Quantum cryptography system hacked

May 20, 2010


Researchers question the strength of the highest security
Researchers question the strength of the highest security

It is supposed to be absolutely secure – a means to transmit secret information between two parties with no possibility of someone eavesdropping.

Yet quantum cryptography, according to some engineers, is not without its faults. In a preprint submitted late last week to arXiv, Hoi-Kwong Lo and colleagues at the University of Toronto, Canada, claim to have hacked into a commercial quantum cryptography system by exploiting a certain practical "loophole". So does this mean high-profile users of quantum cryptography – banks and governments, for example – are in danger of being eavesdropped after all?

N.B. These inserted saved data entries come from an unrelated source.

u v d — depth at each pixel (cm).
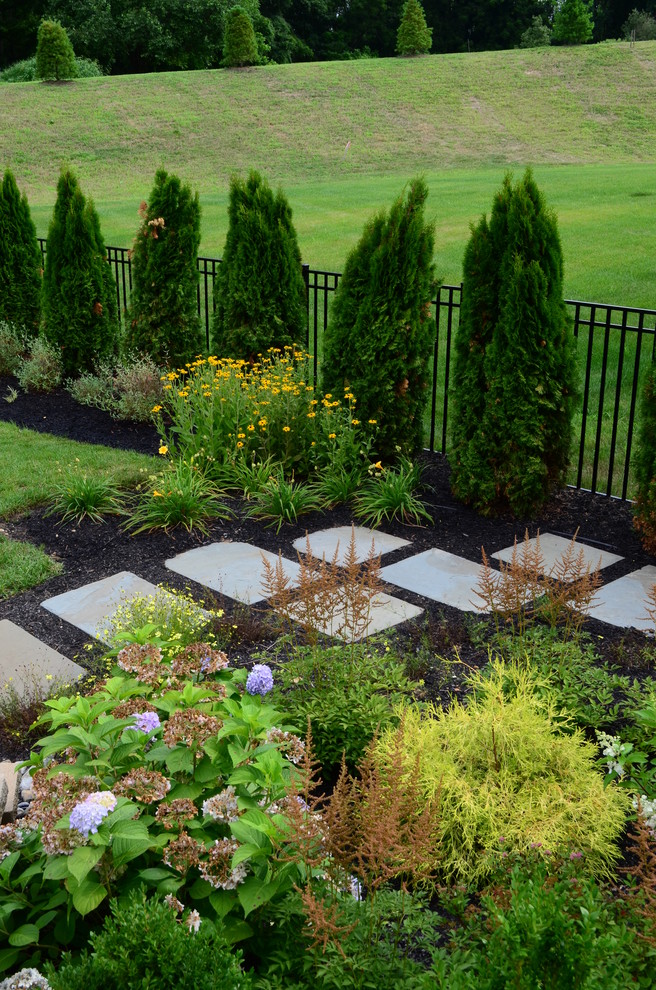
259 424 705
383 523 633
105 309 964
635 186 2114
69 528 623
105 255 959
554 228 612
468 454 639
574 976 194
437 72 3869
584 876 284
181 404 743
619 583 537
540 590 432
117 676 329
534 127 3189
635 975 229
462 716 344
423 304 688
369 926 238
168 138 3117
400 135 3162
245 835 243
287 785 261
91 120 3256
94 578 551
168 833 253
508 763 332
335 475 678
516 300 600
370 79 3816
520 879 234
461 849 306
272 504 635
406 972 233
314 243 1680
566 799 315
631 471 733
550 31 5097
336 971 226
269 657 445
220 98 3566
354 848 274
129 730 282
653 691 372
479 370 632
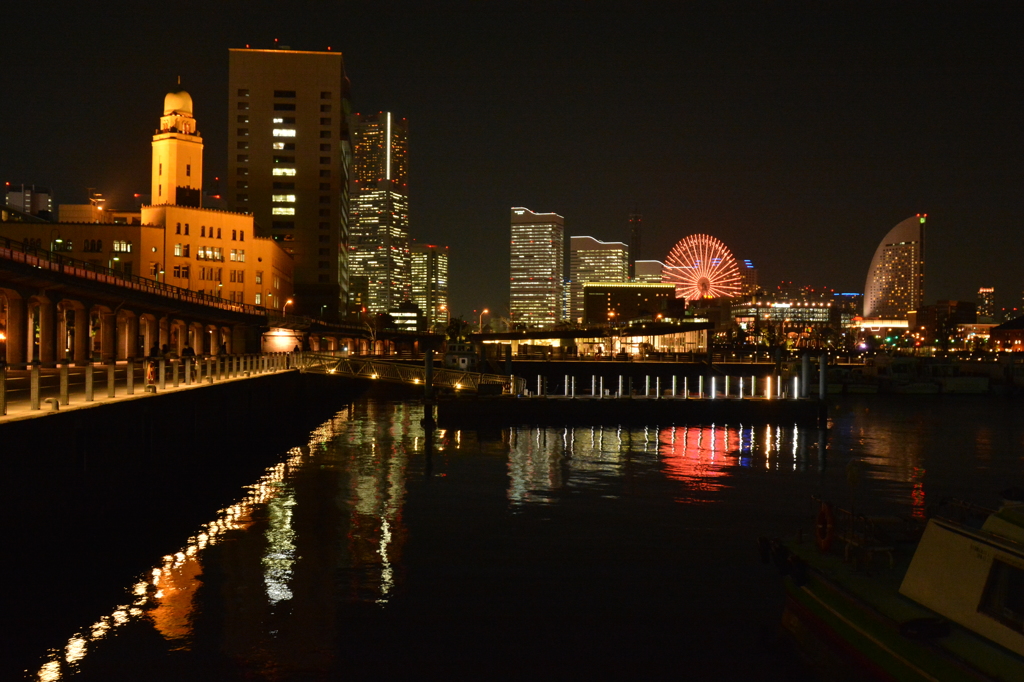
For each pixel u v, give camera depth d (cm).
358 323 18625
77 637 1602
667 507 2941
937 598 1288
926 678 1209
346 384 9131
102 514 2297
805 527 2619
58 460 1988
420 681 1451
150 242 11756
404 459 4119
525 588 1959
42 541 1894
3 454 1683
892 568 1494
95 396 2669
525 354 12375
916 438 5334
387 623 1720
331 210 17938
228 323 9575
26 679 1417
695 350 14112
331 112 17938
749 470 3866
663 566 2148
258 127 17838
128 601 1814
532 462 4053
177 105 13862
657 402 5847
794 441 5069
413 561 2184
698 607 1833
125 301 6619
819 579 1503
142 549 2255
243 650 1564
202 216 12525
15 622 1662
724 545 2375
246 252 13100
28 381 3588
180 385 3428
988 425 6266
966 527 1303
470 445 4694
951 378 10369
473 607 1822
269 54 17875
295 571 2078
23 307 5428
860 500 3172
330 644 1605
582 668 1514
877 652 1320
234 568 2094
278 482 3406
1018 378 10406
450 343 9556
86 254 11369
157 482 2812
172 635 1627
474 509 2878
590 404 5756
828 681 1451
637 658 1556
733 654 1578
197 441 3347
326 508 2869
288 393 5934
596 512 2844
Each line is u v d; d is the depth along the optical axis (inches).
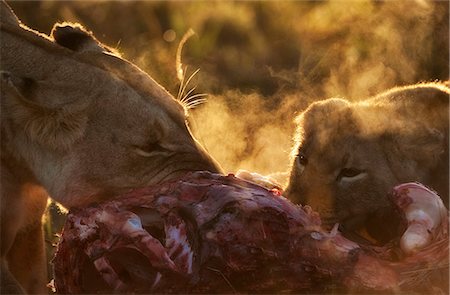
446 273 370.9
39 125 423.2
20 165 430.3
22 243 449.4
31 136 424.5
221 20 809.5
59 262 382.6
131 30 809.5
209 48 775.7
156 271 366.9
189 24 800.9
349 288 361.7
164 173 423.5
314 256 361.1
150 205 370.3
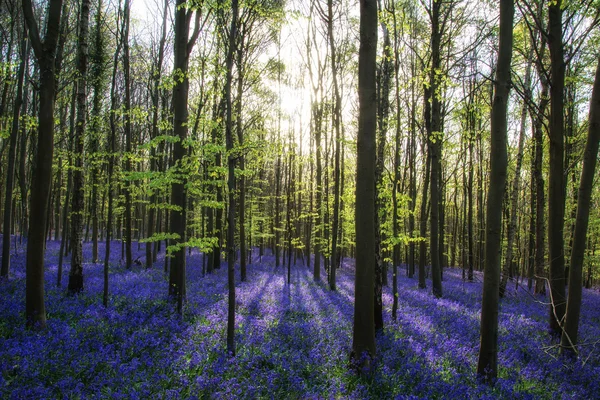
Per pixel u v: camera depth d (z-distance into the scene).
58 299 11.32
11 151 14.09
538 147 17.19
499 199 7.10
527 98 10.34
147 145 9.14
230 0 9.55
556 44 10.44
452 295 18.14
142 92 27.14
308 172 33.53
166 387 6.03
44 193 8.63
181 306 10.51
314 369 7.25
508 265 18.59
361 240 7.44
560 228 10.59
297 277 24.14
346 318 11.68
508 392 6.55
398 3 13.85
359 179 7.48
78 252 12.70
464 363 8.07
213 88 12.93
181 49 12.69
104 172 20.39
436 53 13.20
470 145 21.89
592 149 8.62
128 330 8.71
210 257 22.72
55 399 5.36
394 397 6.23
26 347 6.70
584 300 20.78
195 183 9.59
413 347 8.70
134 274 18.69
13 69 14.27
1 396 5.12
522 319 12.71
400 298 16.20
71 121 16.31
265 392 6.19
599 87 8.53
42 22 19.11
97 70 16.34
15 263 18.52
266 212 39.59
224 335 8.93
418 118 20.14
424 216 20.91
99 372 6.27
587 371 7.80
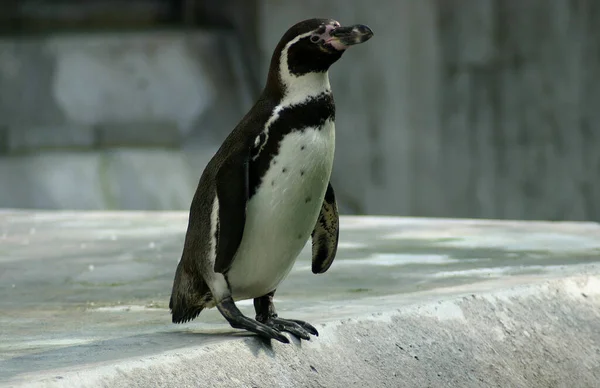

Quantum cryptography works because a system's quantum state cannot be observed without changing it. In the standard protocol, two users, typically known as Alice and Bob, openly share encoded information. They can only decode the information once they also share the secret quantum "key". But they will always know if another party, typically known as Eve, tries to eavesdrop on the key, because by observing it she will always change its state.

Finding the loopholes

At least, that's how it should work in theory. Lo's group is one of several to look for faults in such quantum key distribution (QKD) in practice. "Our work is not bad news for QKD," says Lo. "By discovering and plugging loopholes in practical QKD systems, we make QKD more secure in the future."

The loopholes Lo refers to concern noise. It is impossible to shield out all environmental noise in a QKD system, so manufacturers have to tell the "Alice" and "Bob" receivers to tolerate a small error level, while still ensuring the system is secure from Eve. In past proofs, physicists have shown the maximum error level to be 20%.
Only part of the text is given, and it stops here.